▶ _Directions_:
Rescale the rows from the line containing "pose: elev=52.9 azim=75.9" through the line containing "Dot at: (229, 253)" by giving them all again, with the answer's dot coordinates multiplied by 1.55 and rounded to whole numbers, halves rounding up. Copy the pose line and the first dot line unchanged, and leave the pictures out.

▶ _Supplied material_:
────────────────

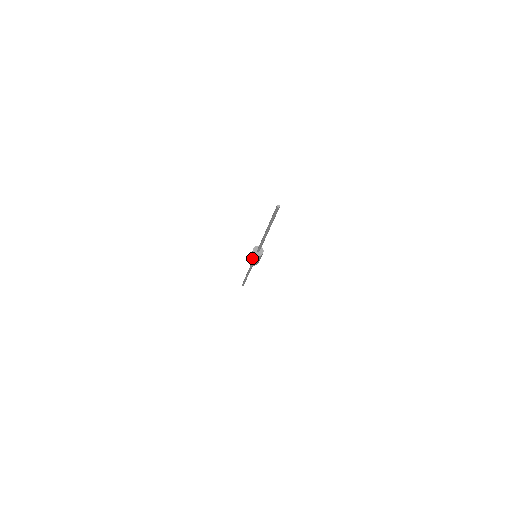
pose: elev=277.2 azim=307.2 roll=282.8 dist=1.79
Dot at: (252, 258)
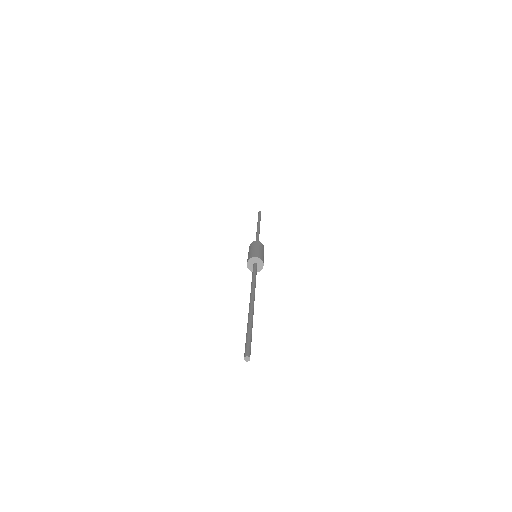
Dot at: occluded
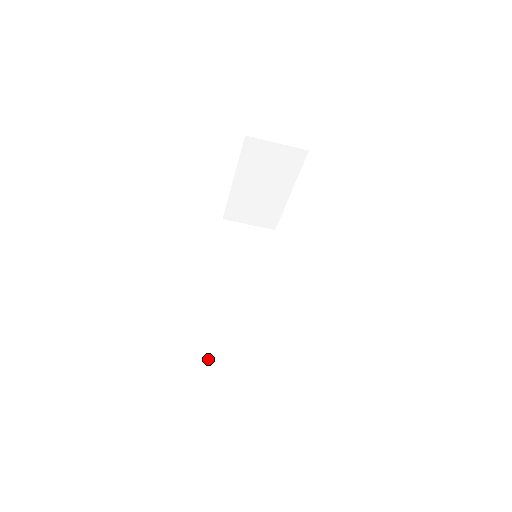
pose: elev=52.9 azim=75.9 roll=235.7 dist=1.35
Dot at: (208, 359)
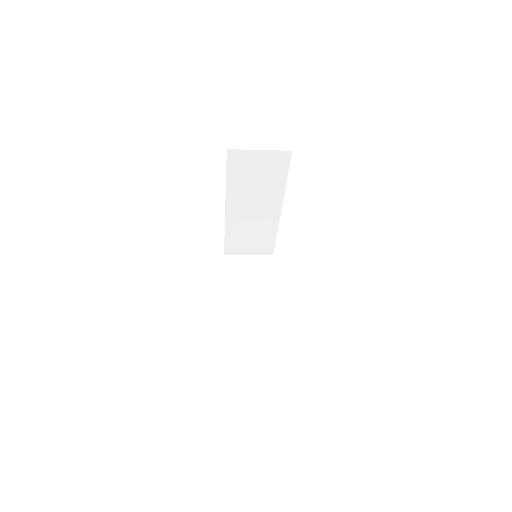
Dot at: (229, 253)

────────────────

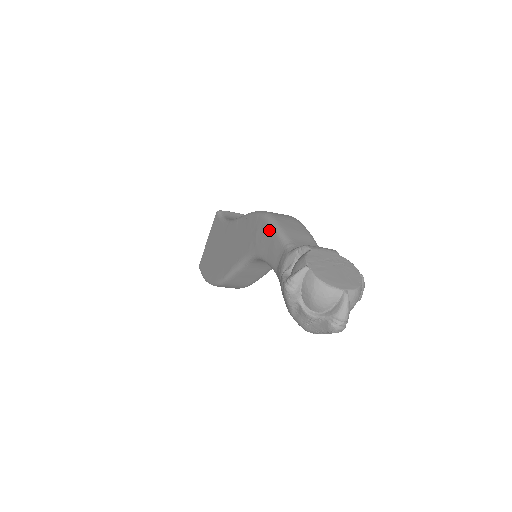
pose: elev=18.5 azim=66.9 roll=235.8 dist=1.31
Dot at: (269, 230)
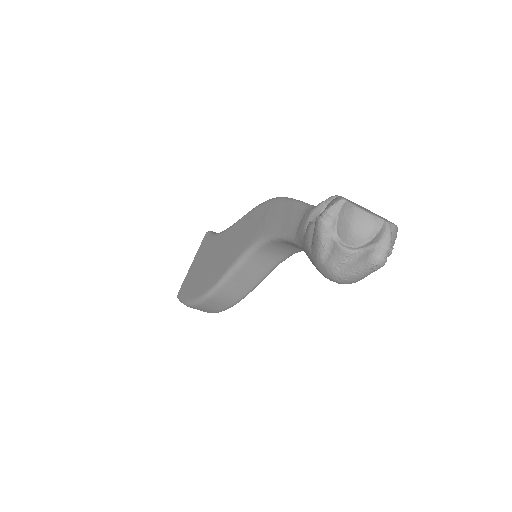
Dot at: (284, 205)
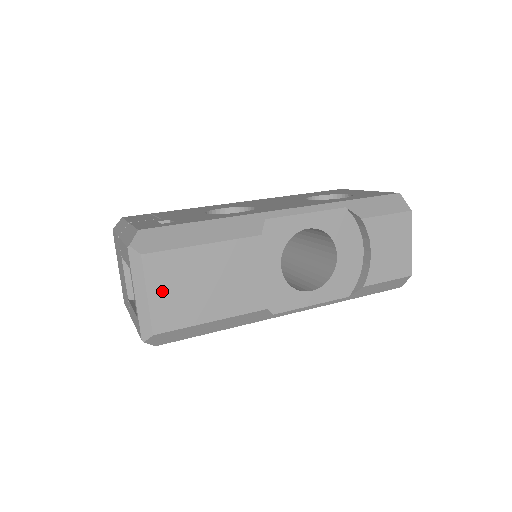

────────────────

▶ _Correct answer_:
pose: elev=52.9 azim=75.9 roll=235.7 dist=1.35
Dot at: (208, 359)
Dot at: (355, 392)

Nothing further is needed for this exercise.